Remote work makes Indian workers feel lonely, stressed: LinkedIn
Two in five professionals in India are experiencing increased stress or anxiety due to the pandemic while one in three professionals believe remote working is slowing career progression
Two in five professionals in India are experiencing increased stress or anxiety due to the pandemic while one in three professionals believe remote working is slowing career progression, making them feel more lonely and harming work-life balance, a new LinkedIn survey revealed on Thursday.
The findings showed that only one in four (23 percent) professionals in the country were being offered emotional well-being initiatives and flexible work hours by their employers in the early months of the lockdown.

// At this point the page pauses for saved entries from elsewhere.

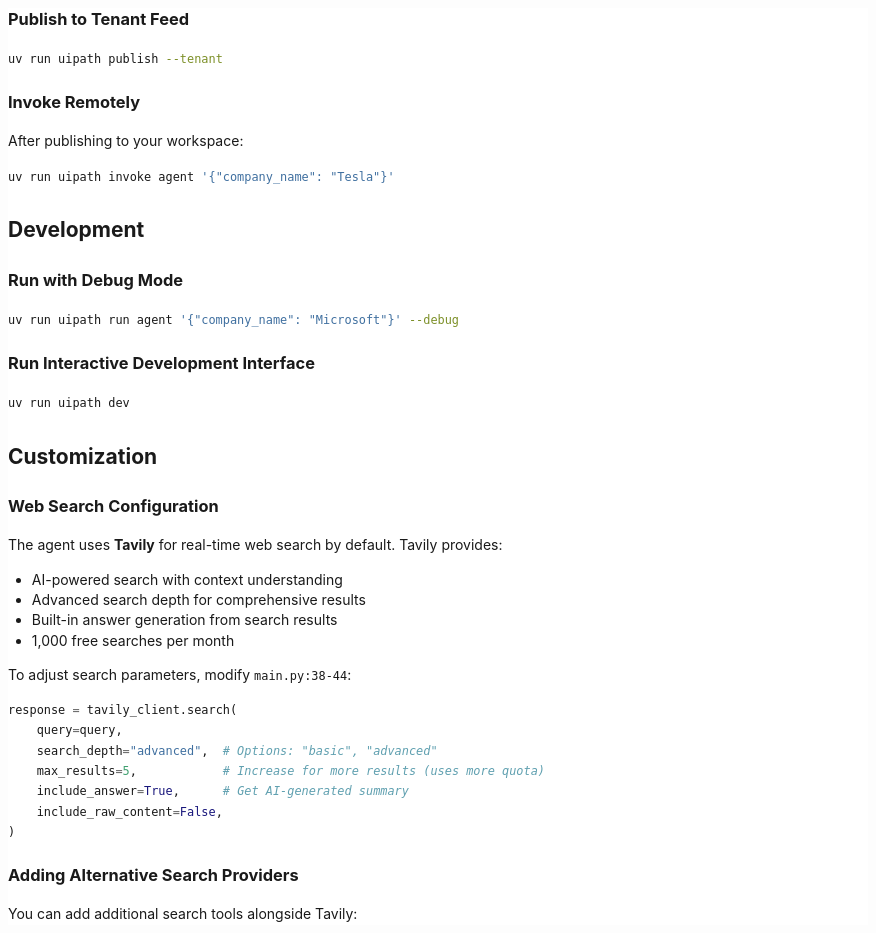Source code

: ### Publish to Tenant Feed

```bash
uv run uipath publish --tenant
```

### Invoke Remotely

After publishing to your workspace:

```bash
uv run uipath invoke agent '{"company_name": "Tesla"}'
```

## Development

### Run with Debug Mode

```bash
uv run uipath run agent '{"company_name": "Microsoft"}' --debug
```

### Run Interactive Development Interface

```bash
uv run uipath dev
```

## Customization

### Web Search Configuration

The agent uses **Tavily** for real-time web search by default. Tavily provides:
- AI-powered search with context understanding
- Advanced search depth for comprehensive results
- Built-in answer generation from search results
- 1,000 free searches per month

To adjust search parameters, modify `main.py:38-44`:

```python
response = tavily_client.search(
    query=query,
    search_depth="advanced",  # Options: "basic", "advanced"
    max_results=5,            # Increase for more results (uses more quota)
    include_answer=True,      # Get AI-generated summary
    include_raw_content=False,
)
```

### Adding Alternative Search Providers

You can add additional search tools alongside Tavily:
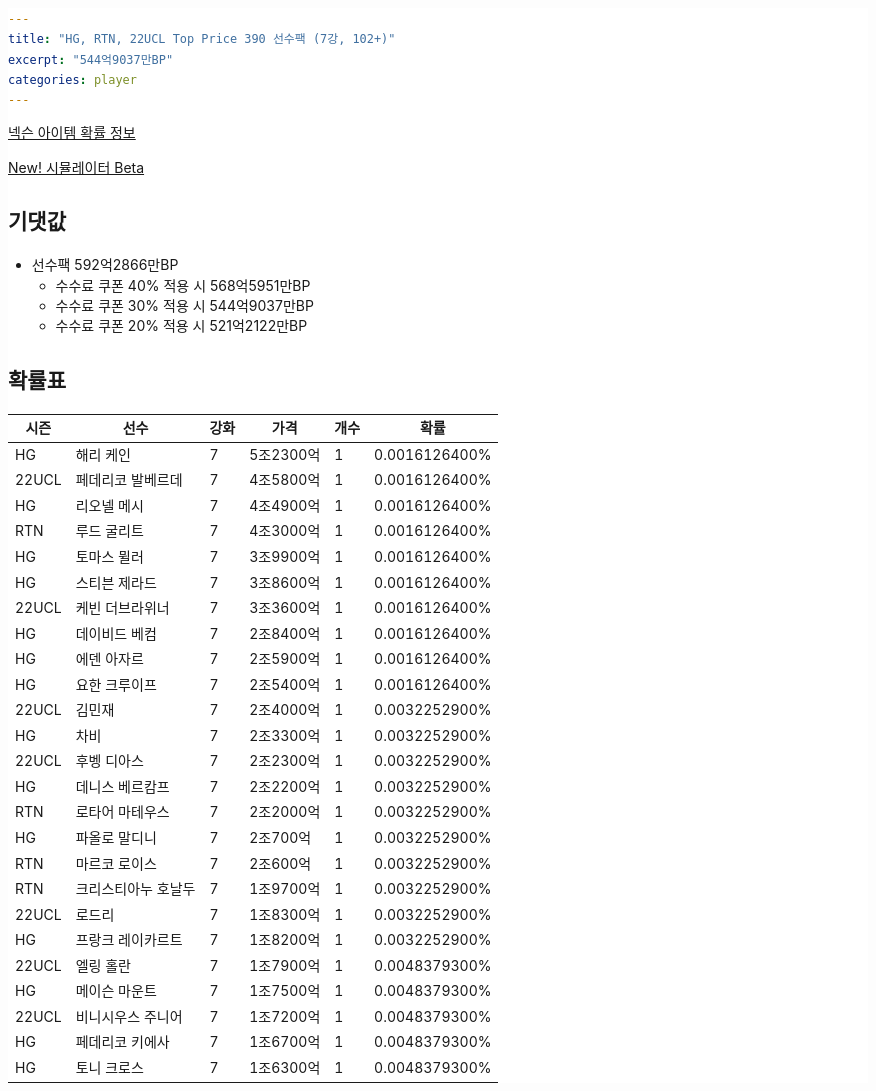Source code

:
 ```yaml
---
title: "HG, RTN, 22UCL Top Price 390 선수팩 (7강, 102+)"
excerpt: "544억9037만BP"
categories: player
---
```

[넥슨 아이템 확률 정보](http://iteminfo.nexon.com/probability/fco?sn=7538)

[New! 시뮬레이터 Beta](/simulator/7538)
## 기댓값
- 선수팩 592억2866만BP
  - 수수료 쿠폰 40% 적용 시 568억5951만BP
  - 수수료 쿠폰 30% 적용 시 544억9037만BP
  - 수수료 쿠폰 20% 적용 시 521억2122만BP


## 확률표

|시즌|선수|강화|가격|개수|확률|
|---|---|---|---|---|---|
|HG|해리 케인|7|5조2300억|1|0.0016126400%|
|22UCL|페데리코 발베르데|7|4조5800억|1|0.0016126400%|
|HG|리오넬 메시|7|4조4900억|1|0.0016126400%|
|RTN|루드 굴리트|7|4조3000억|1|0.0016126400%|
|HG|토마스 뮐러|7|3조9900억|1|0.0016126400%|
|HG|스티븐 제라드|7|3조8600억|1|0.0016126400%|
|22UCL|케빈 더브라위너|7|3조3600억|1|0.0016126400%|
|HG|데이비드 베컴|7|2조8400억|1|0.0016126400%|
|HG|에덴 아자르|7|2조5900억|1|0.0016126400%|
|HG|요한 크루이프|7|2조5400억|1|0.0016126400%|
|22UCL|김민재|7|2조4000억|1|0.0032252900%|
|HG|차비|7|2조3300억|1|0.0032252900%|
|22UCL|후벵 디아스|7|2조2300억|1|0.0032252900%|
|HG|데니스 베르캄프|7|2조2200억|1|0.0032252900%|
|RTN|로타어 마테우스|7|2조2000억|1|0.0032252900%|
|HG|파올로 말디니|7|2조700억|1|0.0032252900%|
|RTN|마르코 로이스|7|2조600억|1|0.0032252900%|
|RTN|크리스티아누 호날두|7|1조9700억|1|0.0032252900%|
|22UCL|로드리|7|1조8300억|1|0.0032252900%|
|HG|프랑크 레이카르트|7|1조8200억|1|0.0032252900%|
|22UCL|엘링 홀란|7|1조7900억|1|0.0048379300%|
|HG|메이슨 마운트|7|1조7500억|1|0.0048379300%|
|22UCL|비니시우스 주니어|7|1조7200억|1|0.0048379300%|
|HG|페데리코 키에사|7|1조6700억|1|0.0048379300%|
|HG|토니 크로스|7|1조6300억|1|0.0048379300%|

"The ongoing stress around the 3 Rs -- remote work, return to work, and risk of exposure -- are adversely impacting the mental health of Indian professionals. Companies in India are beginning to bolster their mental health programmes to support their employees in such times," said Ashutosh Gupta, India Country Manager, Linkedin.
The economic repercussions of the ongoing pandemic have made Indian professionals vulnerable to job uncertainty, financial instability, and bleak company outlook, while continuing to work remotely in social isolation.

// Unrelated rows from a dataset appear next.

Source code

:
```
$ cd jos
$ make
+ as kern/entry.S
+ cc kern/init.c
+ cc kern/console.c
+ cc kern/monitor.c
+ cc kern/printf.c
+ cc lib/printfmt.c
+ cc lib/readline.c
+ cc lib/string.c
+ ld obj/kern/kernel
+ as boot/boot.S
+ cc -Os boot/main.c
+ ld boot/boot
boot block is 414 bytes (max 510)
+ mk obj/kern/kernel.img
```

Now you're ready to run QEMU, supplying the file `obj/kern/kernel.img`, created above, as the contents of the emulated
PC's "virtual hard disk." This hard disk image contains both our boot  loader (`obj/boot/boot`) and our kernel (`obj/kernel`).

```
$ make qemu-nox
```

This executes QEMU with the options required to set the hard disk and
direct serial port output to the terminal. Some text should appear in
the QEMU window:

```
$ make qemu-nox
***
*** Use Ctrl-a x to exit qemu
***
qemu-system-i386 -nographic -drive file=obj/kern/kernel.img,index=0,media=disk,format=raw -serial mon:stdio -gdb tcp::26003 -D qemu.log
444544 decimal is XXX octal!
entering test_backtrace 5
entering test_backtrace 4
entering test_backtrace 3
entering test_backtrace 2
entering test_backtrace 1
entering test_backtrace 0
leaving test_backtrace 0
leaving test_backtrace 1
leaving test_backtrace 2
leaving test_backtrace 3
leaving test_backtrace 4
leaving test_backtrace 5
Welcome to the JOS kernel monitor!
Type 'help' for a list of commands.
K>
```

The fortnightly LinkedIn 'Workforce Confidence Index' highlighted the need for stronger employer support in these times of distress.
The findings reflect that 51 percent of the Indian workforce is working remotely due to Covid-19, and continues to question the effectiveness of remote work as professionals experience increased stress and anxiety.

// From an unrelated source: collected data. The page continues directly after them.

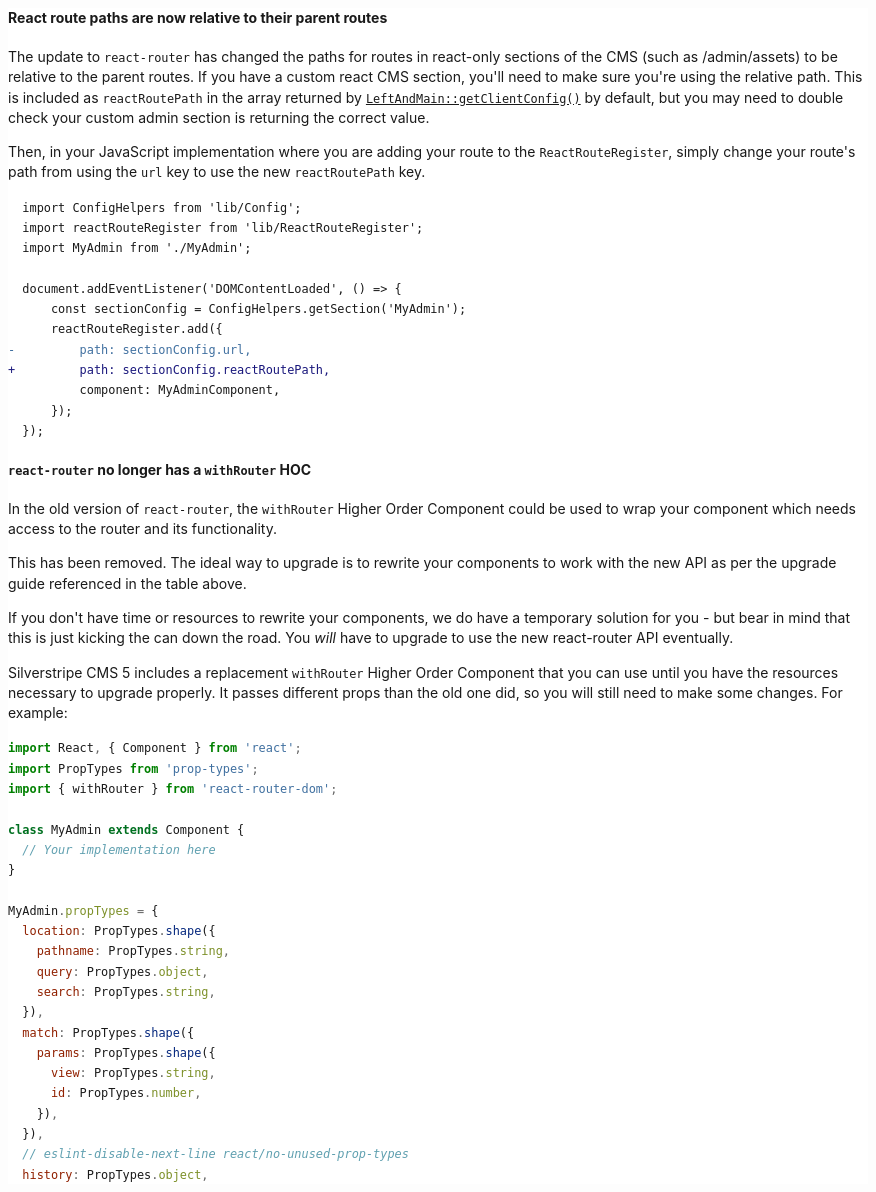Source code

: #### React route paths are now relative to their parent routes

The update to `react-router` has changed the paths for routes in react-only sections of the CMS (such as /admin/assets) to be relative to the parent routes. If you have a custom react CMS section, you'll need to make sure you're using the relative path. This is included as `reactRoutePath` in the array returned by [`LeftAndMain::getClientConfig()`](api:SilverStripe\Admin\LeftAndMain::getClientConfig()) by default, but you may need to double check your custom admin section is returning the correct value.

Then, in your JavaScript implementation where you are adding your route to the `ReactRouteRegister`, simply change your route's path from using the `url` key to use the new `reactRoutePath` key.

```diff
  import ConfigHelpers from 'lib/Config';
  import reactRouteRegister from 'lib/ReactRouteRegister';
  import MyAdmin from './MyAdmin';

  document.addEventListener('DOMContentLoaded', () => {
      const sectionConfig = ConfigHelpers.getSection('MyAdmin');
      reactRouteRegister.add({
-         path: sectionConfig.url,
+         path: sectionConfig.reactRoutePath,
          component: MyAdminComponent,
      });
  });
```

#### `react-router` no longer has a `withRouter` HOC

In the old version of `react-router`, the `withRouter` Higher Order Component could be used to wrap your component which needs access to the router and its functionality.

This has been removed. The ideal way to upgrade is to rewrite your components to work with the new API as per the upgrade guide referenced in the table above.

If you don't have time or resources to rewrite your components, we do have a temporary solution for you - but bear in mind that this is just kicking the can down the road. You *will* have to upgrade to use the new react-router API eventually.

Silverstripe CMS 5 includes a replacement `withRouter` Higher Order Component that you can use until you have the resources necessary to upgrade properly. It passes different props than the old one did, so you will still need to make some changes. For example:

```js
import React, { Component } from 'react';
import PropTypes from 'prop-types';
import { withRouter } from 'react-router-dom';

class MyAdmin extends Component {
  // Your implementation here
}

MyAdmin.propTypes = {
  location: PropTypes.shape({
    pathname: PropTypes.string,
    query: PropTypes.object,
    search: PropTypes.string,
  }),
  match: PropTypes.shape({
    params: PropTypes.shape({
      view: PropTypes.string,
      id: PropTypes.number,
    }),
  }),
  // eslint-disable-next-line react/no-unused-prop-types
  history: PropTypes.object,
```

"While 60 percent of Indian professionals had felt lonely at some point while working remotely, 37 percent still feel lonely doing it now".
The findings also showed that only one in five (21 percent) professionals were getting more time off through paid or unpaid leaves, while 42 percent think their companies will not continue to do so after the pandemic.
"Today, as industries attempt to bounce back, close to 40 percent of Indian professionals continue to experience financial instability, signalling towards high levels of financial stress and uncertainty prevalent among India's workforce," the survey pointed out.
The pandemic has taken a toll on working parents, especially working mothers, as findings show that around one in three working mothers in India are currently providing childcare full time (28 percent), and working outside their business hours to provide childcare (33 percent).
As India begins to return to work, 50 percent of professionals still express concerns about the risk of exposure to those who don't take safety precautions seriously.
"More than one in three professionals are also worried about workplace sanitation, exposure to large groups of people in meetings or in public and uncertain workplace safety guidelines," revealed the survey based on the online responses of 16,199 professionals in the country over the past six months.